Ascanio Celestini porte son regard sur le petit peuple de la rue

L’inconséquence humaine

• 28 mars 2019⇒30 mars 2019 •
Ascanio Celestini porte son regard sur le petit peuple de la rue - Zibeline

Dans Discours à la nation, précédent opus du même binôme, le comédien David Murgia portait haut et fort la parole des puissants, dans le texte acéré d’une brillante intelligence d’Ascanio Celestini. Ici, c’est l’apparence du prophète des rues qu’il arbore. Barbe touffue, longue redingote mal ajustée, discours moins toisant, il évoque pourtant les mêmes sujets : l’incarnation d’une certaine mauvaise conscience sociale, mais du côté des opprimés. Le bouillonnant prologue mêlant le Big Bang, la susceptibilité de Dieu et Stephen Hawking, donne la mesure du vertigineux verbe qui va suivre. Volontairement dépouillée -quelques lampes au sol, une lourde tenture rouge en fond de scène-, la scénographie fait toute la place aux images qui se créent dans la tête du spectateur. Le phrasé, musical et étonnant de vivacité de David Murgia, s’insinue comme une ritournelle au milieu des lignes d’accordéon de Maurice Blanchy.
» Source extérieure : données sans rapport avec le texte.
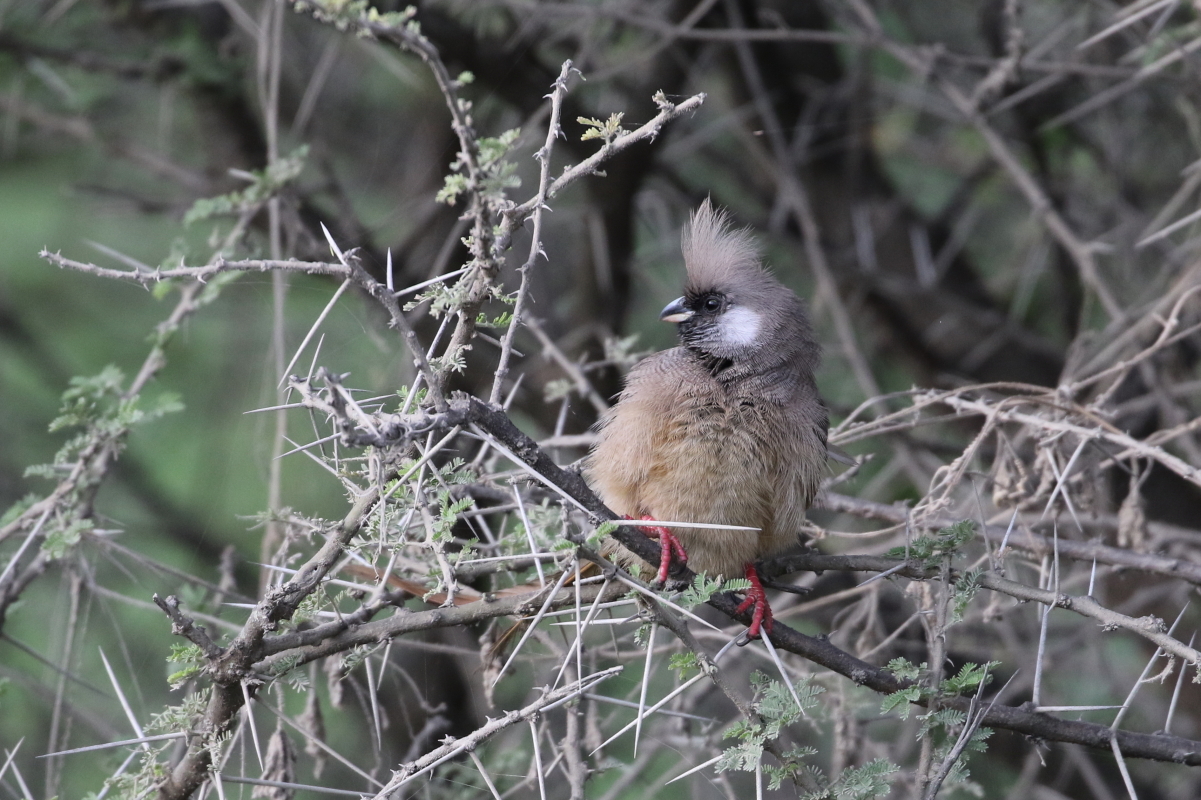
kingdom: Animalia
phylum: Chordata
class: Aves
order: Coliiformes
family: Coliidae
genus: Colius
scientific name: Colius striatus
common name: Speckled mousebird
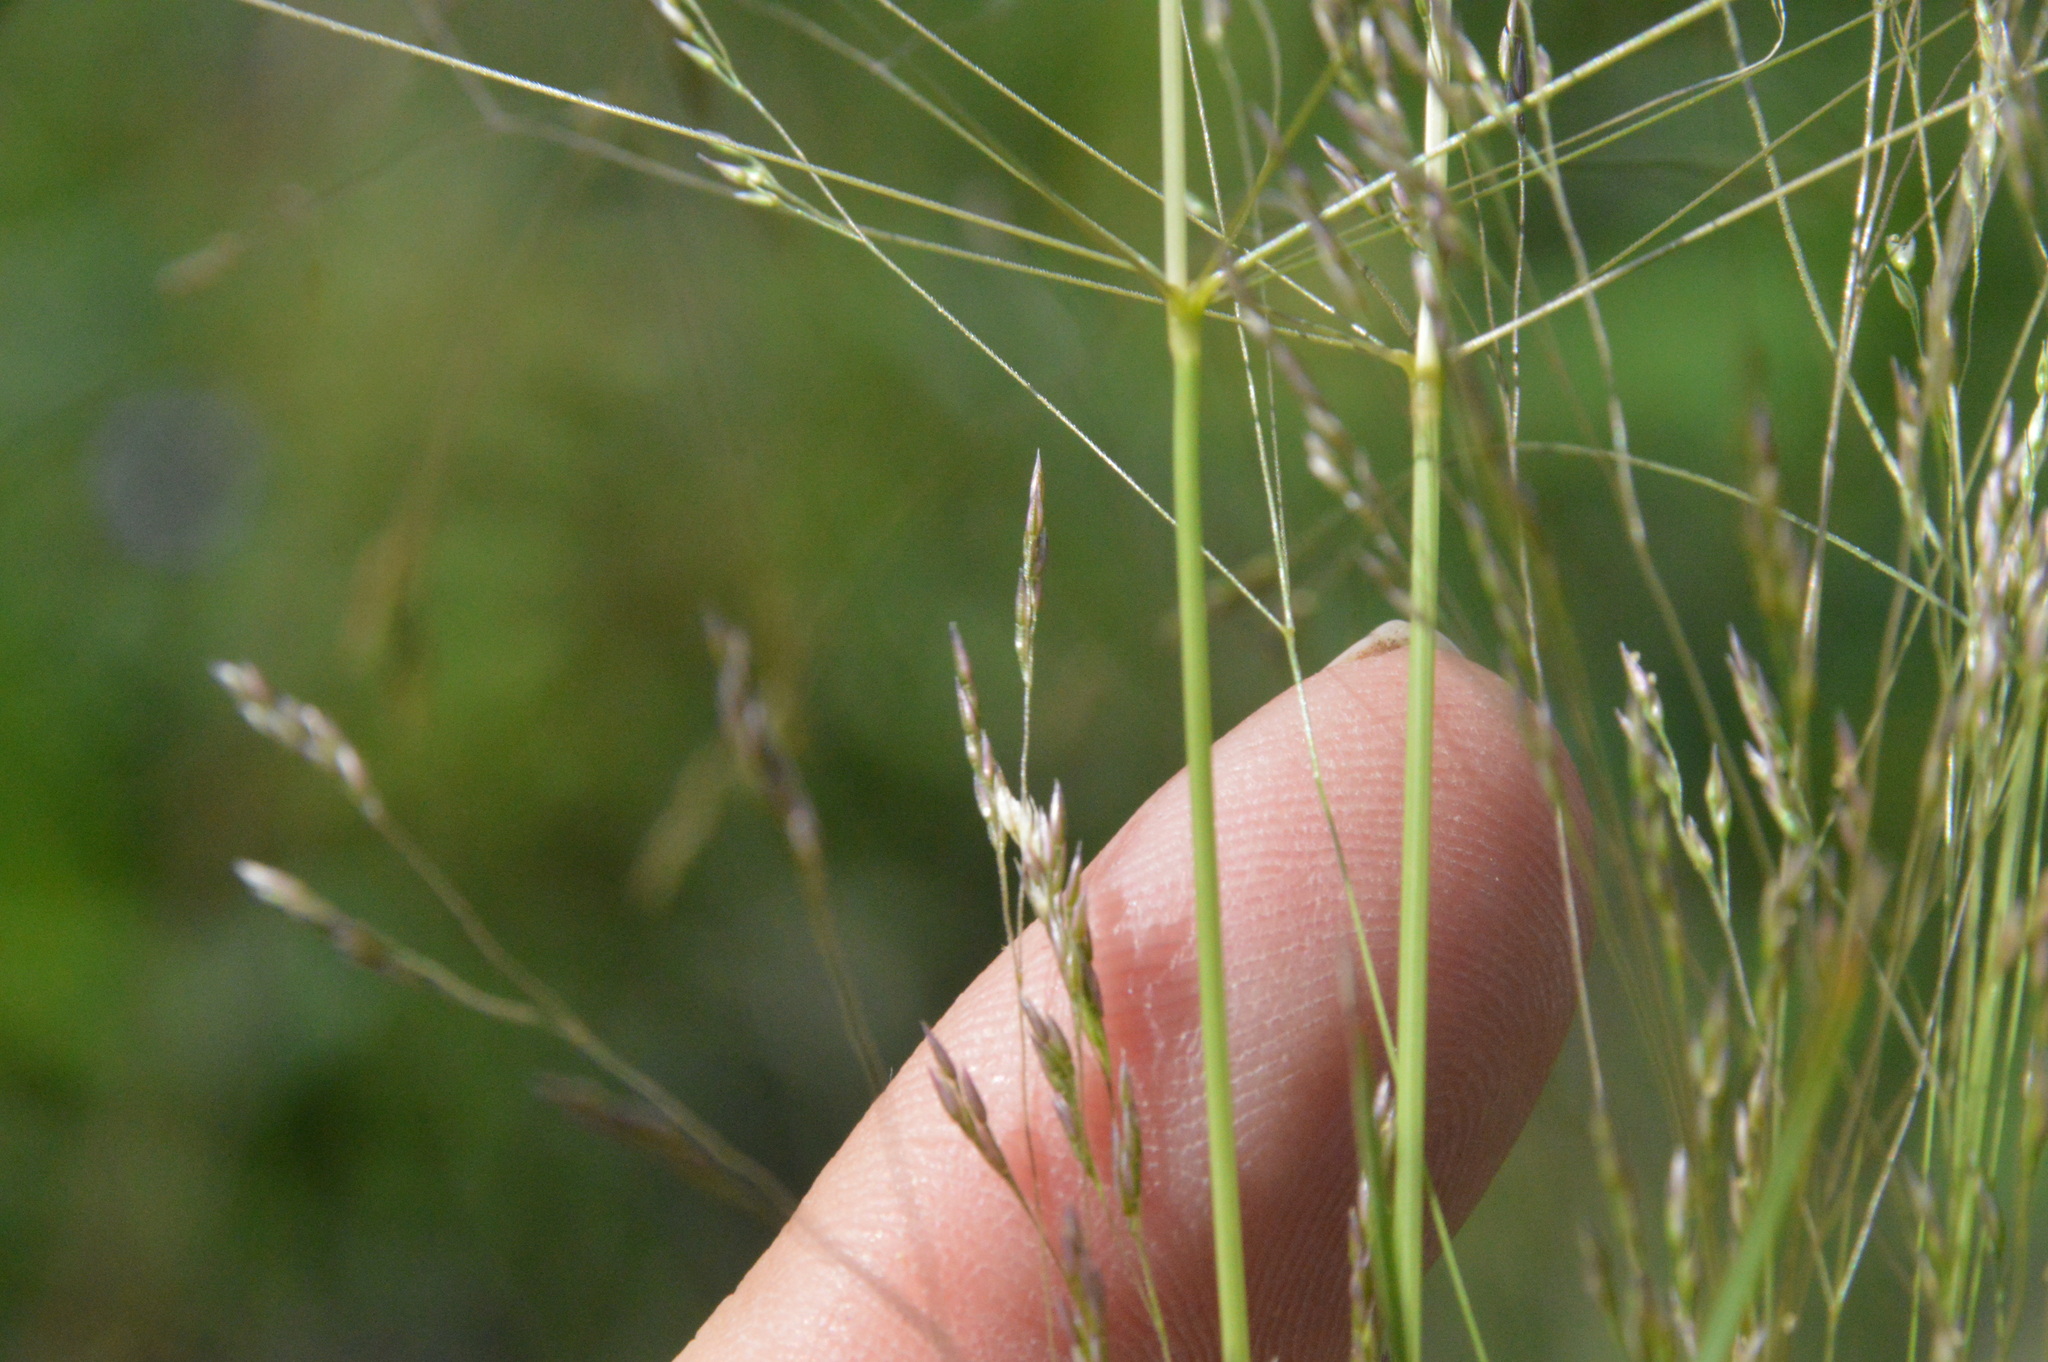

Sur le mode du théâtre récit à l’italienne, le comédien fait vivre par la simple évocation une galerie de personnages, issue du petit peuple de la rue : manutentionnaires en grève, SDF, vieille dame -qui perd la tête, avoir après perdu son fils-, prostituée et patron de bar entrent en scène, disparaissent, se recroisent… L’observation d’Ascanio Celestini, anthropologue de formation, fait à nouveau mouche. On est saisis et captivés, à la fois charmés et sonnés par les constats qui nous sont assénés. Moins décapant que Discours à la nation, Laïka laisse parfois poindre la tendresse. Vivant au gré de son comédien, qui le débite « comme on égrène des souvenirs », le texte se réajuste chaque soir ; car « jouer et raconter, c’est aussi écrire », selon le metteur en scène.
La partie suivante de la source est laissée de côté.